Case Study: Can You Determine How to Code Negative Findings?

Look to the report for symptoms when necessary.

Sometimes the ICD-10 coding options seem so vast that you might feel like you’re better off just picking a code out of thin air than narrowing down the many options available to you—while in other cases, you might be struggling to find even one code that fits your documentation. Check out the following case study submitted to Radiology Coding Alert to determine why there will always be a black and white choice in your coding toolkit—if you know where to look.

Case Study: We got an order from a physician which read, “suspected closed ulna fracture in a patient complaining of lower right arm pain.” The x-ray (73090, Radiologic examination; forearm, 2 views) does not show a fracture or reveal any other problem. The office manager said I should choose my diagnosis code off of the physician’s order, and if that doesn’t offer a valid ICD-10 code, then I can code off of the radiologist’s report. But how should I code if I don’t see a valid reason for the exam documented and the report is negative?

Solution:  “Always look at both the radiologist’s report and the physician’s order before deciding which diagnosis to code,” says Allison Anderson, owner of AAA Billing in Newark, N.J. “If the referring physician’s order lists symptoms, and the radiologist’s interpretation identifies a definitive diagnosis, then code the radiologist’s diagnosis. If the exam results do not reveal a diagnosis, then code the signs and symptoms that prompted the test,” she adds.
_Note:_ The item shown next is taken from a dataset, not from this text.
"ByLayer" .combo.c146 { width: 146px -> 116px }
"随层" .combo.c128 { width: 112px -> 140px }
In your case, reporting a fracture code such as S52.601A (Unspecified fracture of lower end of right ulna; initial encounter for closed fracture) based on the order for a suspected closed ulna fracture would be incorrect. Instead, you should report the symptom that prompted the test, M79.631 (Pain in right forearm).

The ICD-10-CM Official Guidelines for Coding and Reporting for 2017 state, “Do not code diagnoses documented as ‘probable,’ ‘suspected,’ ‘questionable,’ ‘rule out,’ or ‘working diagnosis’ or other similar terms indicating uncertainty. Rather, code the condition(s) to the highest degree of certainty for that encounter/visit, such as symptoms, signs, abnormal test results, or other reason for the visit.”
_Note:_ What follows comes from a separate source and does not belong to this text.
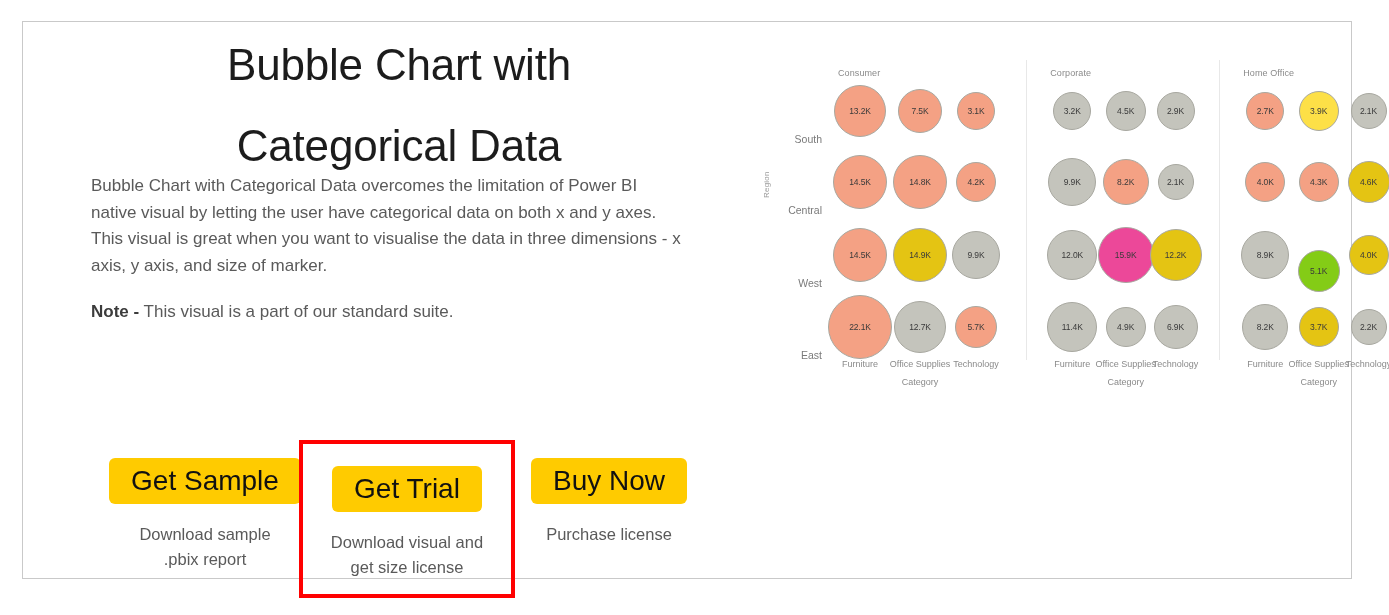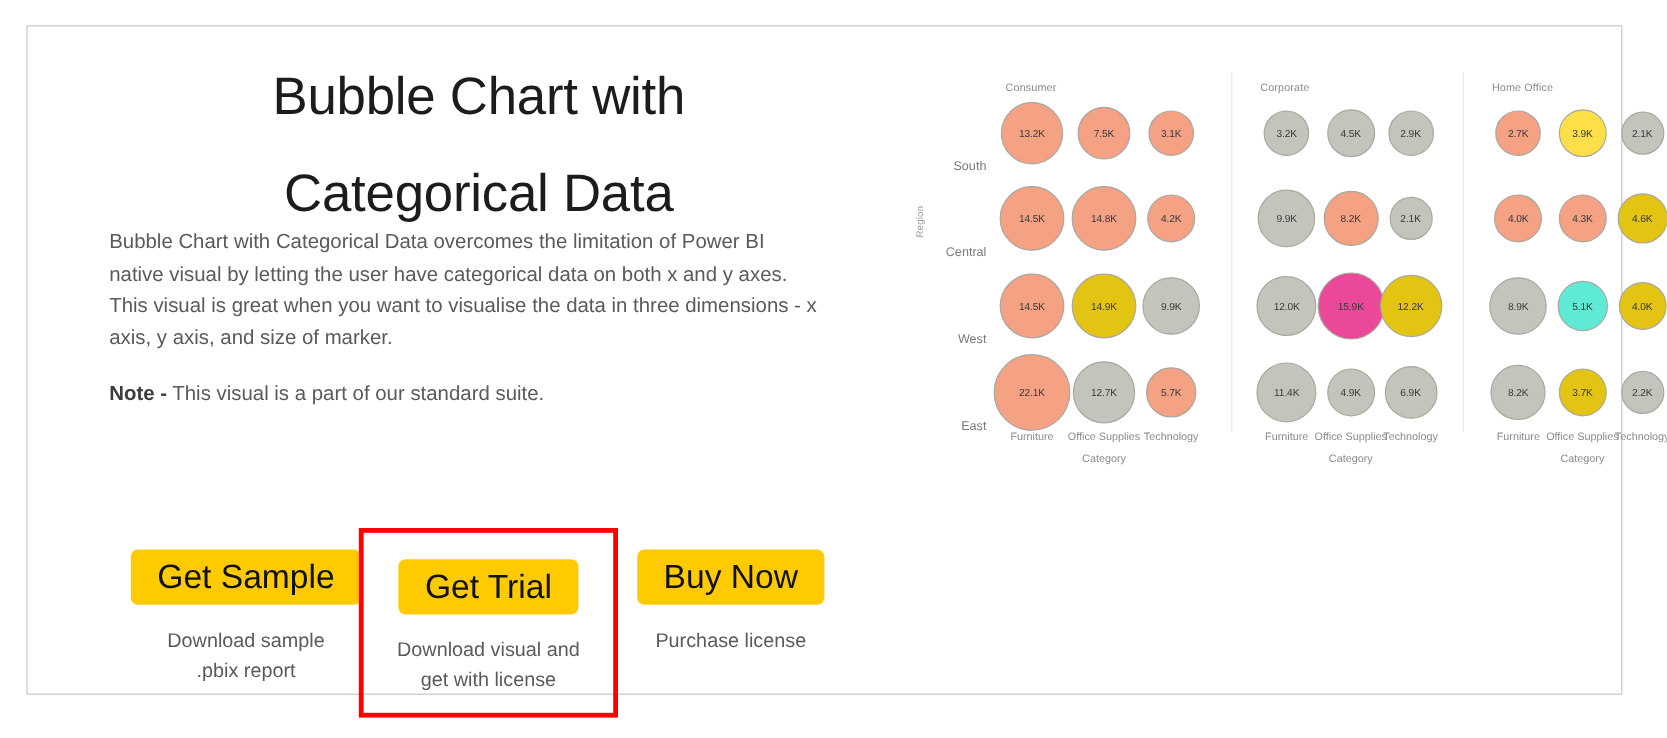"Bubble Chart with" .left-col { top: 32px -> 16px }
Pitfall: Never report an incidental finding – an abnormality the radiologist identifies during the exam unrelated to the exam’s reason – as the first-listed diagnosis code.

Example: You get a chest x-ray order that says, “Cough, rule out pneumonia.” The radiologist states there is no active disease in the lungs but there is evidence of arthritis in the thoracic spine. The arthritis is an incidental finding. Code the cough as the primary diagnosis. You can report the arthritis as a secondary diagnosis if desired.